代表メンバーに名を連ねたのは26人。吉田を含めた何倍もの選手たちが悔しさを味わい、それを26人へのエールに変えている。代表に選ばれた意義を、果たすべき使命をあらためて感じて魂を震わせてくれれば、森保監督が求める「ワールドカップで勝つ確率を1%でもあげる」につながる。
選ばれなかった選手を代表する存在となった吉田は、カタール大会後と同じく代表からの引退を明言しなかった。それでも象徴としてきた背番号「22」は、復調を果たしつつある冨安健洋へ託した。さらに「ひと区切り、ということにしておいてください」と笑った吉田はこう続けている。
「ここに来るまでがあまりにも想定外すぎて、いろいろなものをキャンセルしてきたので」
代表が暑熱対策を兼ねた事前合宿地のメキシコ北部モンテレイへ飛び立った2日。吉田も自宅のあるカリフォルニア州ロサンゼルスに戻り、さまざまなスケジュールの調整に追われた。
しかし、5日になって吉田は急きょモンテレイ入りして代表に再合流した。立場的にはアイスランド戦限定の緊急招集から、サポートプレーヤーとしてのワールドカップ帯同へ変わった。

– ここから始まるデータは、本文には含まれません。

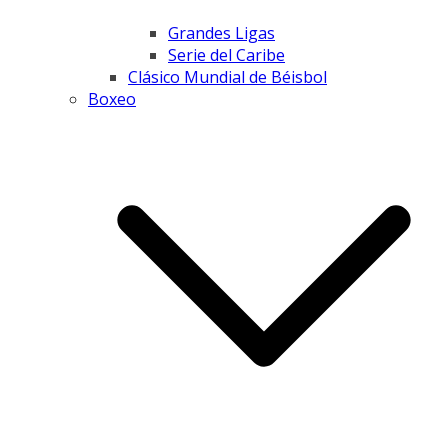
Grandes Ligas
Serie del Caribe
Clásico Mundial de Béisbol
Boxeo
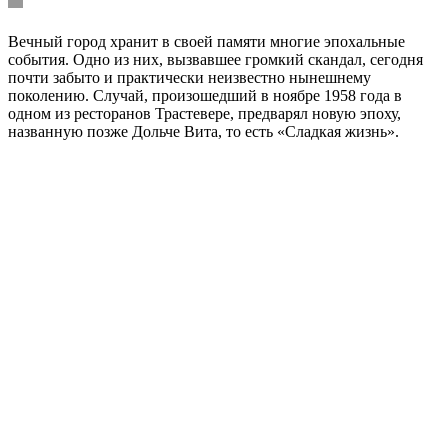
Вечный город хранит в своей памяти многие эпохальные
события. Одно из них, вызвавшее громкий скандал, сегодня
почти забыто и практически неизвестно нынешнему
поколению. Случай, произошедший в ноябре 1958 года в
одном из ресторанов Трастевере, предварял новую эпоху,
названную позже Дольче Вита, то есть «Сладкая жизнь».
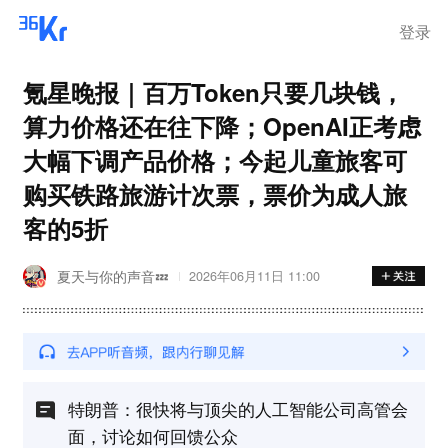
登录
氪星晚报｜百万Token只要几块钱，
算力价格还在往下降；OpenAI正考虑
大幅下调产品价格；今起儿童旅客可
购买铁路旅游计次票，票价为成人旅
客的5折
夏天与你的声音💤
2026年06月11日 11:00
特朗普：很快将与顶尖的人工智能公司高管会
面，讨论如何回馈公众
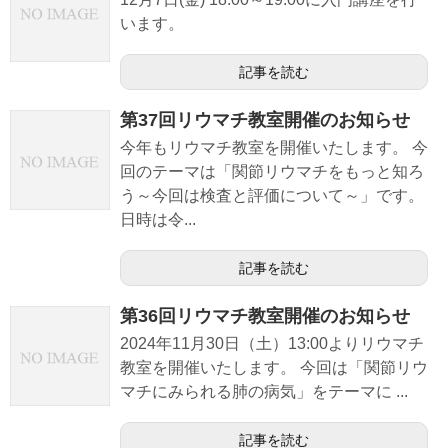
います。
記事を読む
第37回リウマチ教室開催のお知らせ
今年もリウマチ教室を開催いたします。 今
回のテーマは「関節リウマチをもっと知ろ
う～今回は検査と評価について～」です。
日時は令...
記事を読む
第36回リウマチ教室開催のお知らせ
2024年11月30日（土）13:00よりリウマチ
教室を開催いたします。 今回は「関節リウ
マチにみられる肺の病気」をテーマに ...
記事を読む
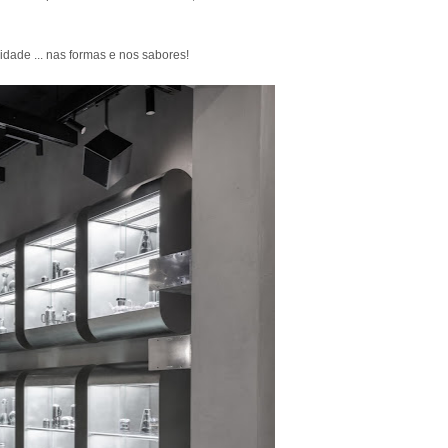
idade ... nas formas e nos sabores!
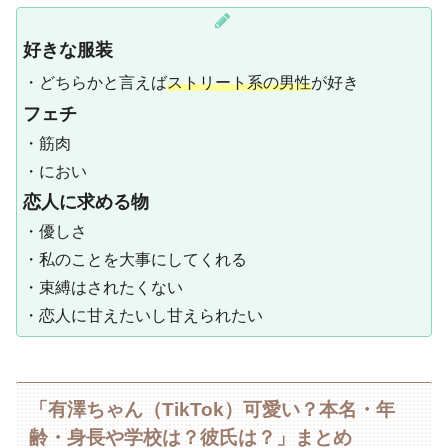
好きな服装
・どちらかと言えば
ストリート系の男性
が好き
フェチ
・筋肉
・におい
恋人に求める物
・優しさ
・私のことを大事にしてくれる
・束縛はされたくない
・恋人に甘えたいし甘えられたい
「有澤ちゃん（TikTok）可愛い？本名・年
齢・身長や学校は？彼氏は？」まとめ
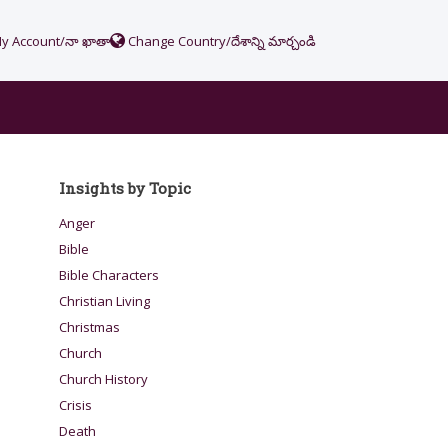
y Account/నా ఖాతా
Change Country/దేశాన్ని మార్చండి
Insights by Topic
Anger
Bible
Bible Characters
Christian Living
Christmas
Church
Church History
Crisis
Death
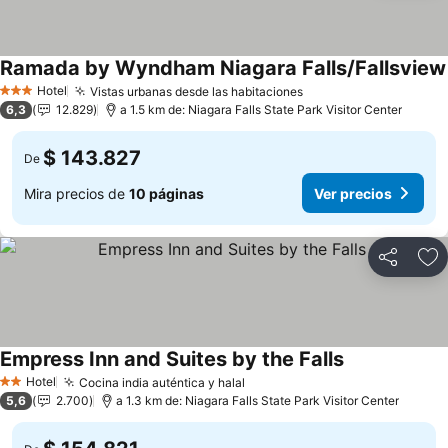
Ramada by Wyndham Niagara Falls/Fallsview
Hotel
Vistas urbanas desde las habitaciones
Ver precios
3 Estrellas
6,3
12.829
a 1.5 km de: Niagara Falls State Park Visitor Center
$ 143.827
De
Mira precios de
10 páginas
Ver precios
Compartir
Ag
Empress Inn and Suites by the Falls
Ver precios
Hotel
Cocina india auténtica y halal
Ver precios
2 Estrellas
5,6
2.700
a 1.3 km de: Niagara Falls State Park Visitor Center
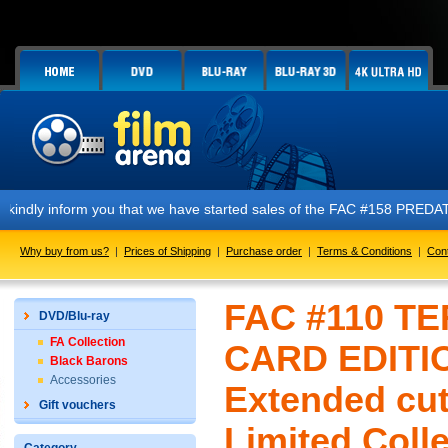
rm you that we have started sales of the FAC #158 PREDATOR E1 + E2 + E
Why buy from us?
|
Prices of Shipping
|
Purchase order
|
Terms & Conditions
|
Con
FAC #110 TE
DVD/Blu-ray
FA Collection
CARD EDITIO
Black Barons
Accessories
Extended cut 
Gift vouchers
Limited Colle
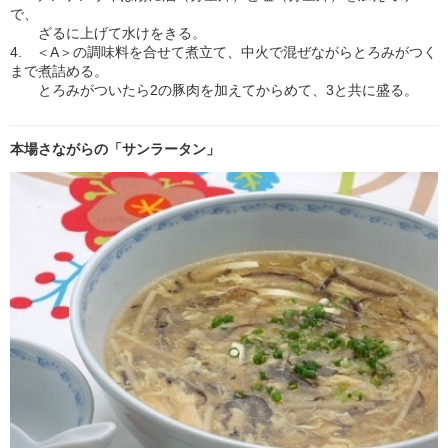
で、
ざるに上げて水けをきる。
4. ＜A＞の調味料を合せて煮立て、中火で混ぜながらとろみがつく
まで煮詰める。
とろみがついたら2の豚肉を加えてからめて、3と共に盛る。
本場さながらの「サンラータン」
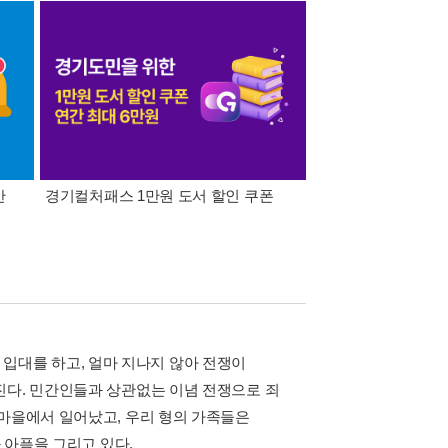
간
경기컬처패스 1만원 도서 할인 쿠폰
삼성카드가 쏜다! 알라
이 입대를 하고, 얼마 지나지 않아 전쟁이
진다. 민간인들과 상관없는 이념 전쟁으로 죄
 마을에서 일어났고, 우리 형의 가족들은
 아픔을 그리고 있다.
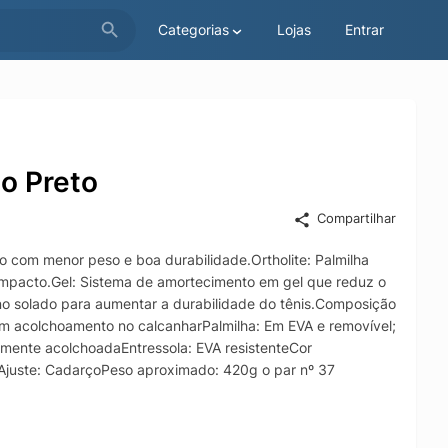
Categorias
Lojas
Entrar
no Preto
Compartilhar
 com menor peso e boa durabilidade.Ortholite: Palmilha
 impacto.Gel: Sistema de amortecimento em gel que reduz o
no solado para aumentar a durabilidade do tênis.Composição
l com acolchoamento no calcanharPalmilha: Em EVA e removível;
vemente acolchoadaEntressola: EVA resistenteCor
lAjuste: CadarçoPeso aproximado: 420g o par nº 37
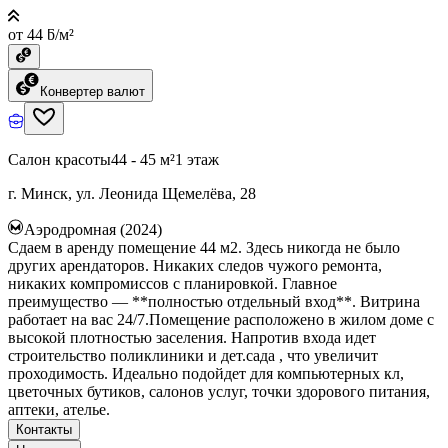
от 44 ƃ/м²
Конвертер валют
Салон красоты
44 - 45 м²
1 этаж
г. Минск, ул. Леонида Щемелёва, 28
Аэродромная (2024)
Сдаем в аренду помещение 44 м2. Здесь никогда не было
других арендаторов. Никаких следов чужого ремонта,
никаких компромиссов с планировкой. Главное
преимущество — **полностью отдельный вход**. Витрина
работает на вас 24/7.Помещение расположено в жилом доме с
высокой плотностью заселения. Напротив входа идет
строительство поликлиники и дет.сада , что увеличит
проходимость. Идеально подойдет для компьютерных кл,
цветочных бутиков, салонов услуг, точки здорового питания,
аптеки, ателье.
Контакты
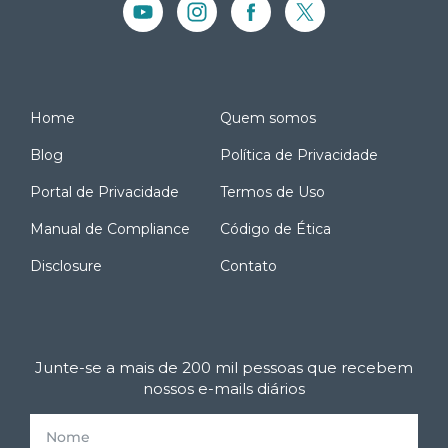
Home
Quem somos
Blog
Política de Privacidade
Portal de Privacidade
Termos de Uso
Manual de Compliance
Código de Ética
Disclosure
Contato
Junte-se a mais de 200 mil pessoas que recebem
nossos e-mails diários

「環境が変わり、もっともっと緊張もプレッシャーものしかかってくるなかでチーム力を高めていって、最高の状態でオランダ代表との初戦を迎えてほしい。新しい景色を見るために、僕もそうだし、メディアのみなさん、そしてファン・サポーターのみなさんが一丸となって勝ちましょう」
アイスランド戦後にこう言い残した吉田は、この時点でサポートプレーヤーでの再合流を打診されていたという。チームに与える影響がまだまだ必要だと森保監督以下の首脳陣に期待される吉田は、重厚な経験を後方から支援する力に変えながら頼れる存在感を放っていく。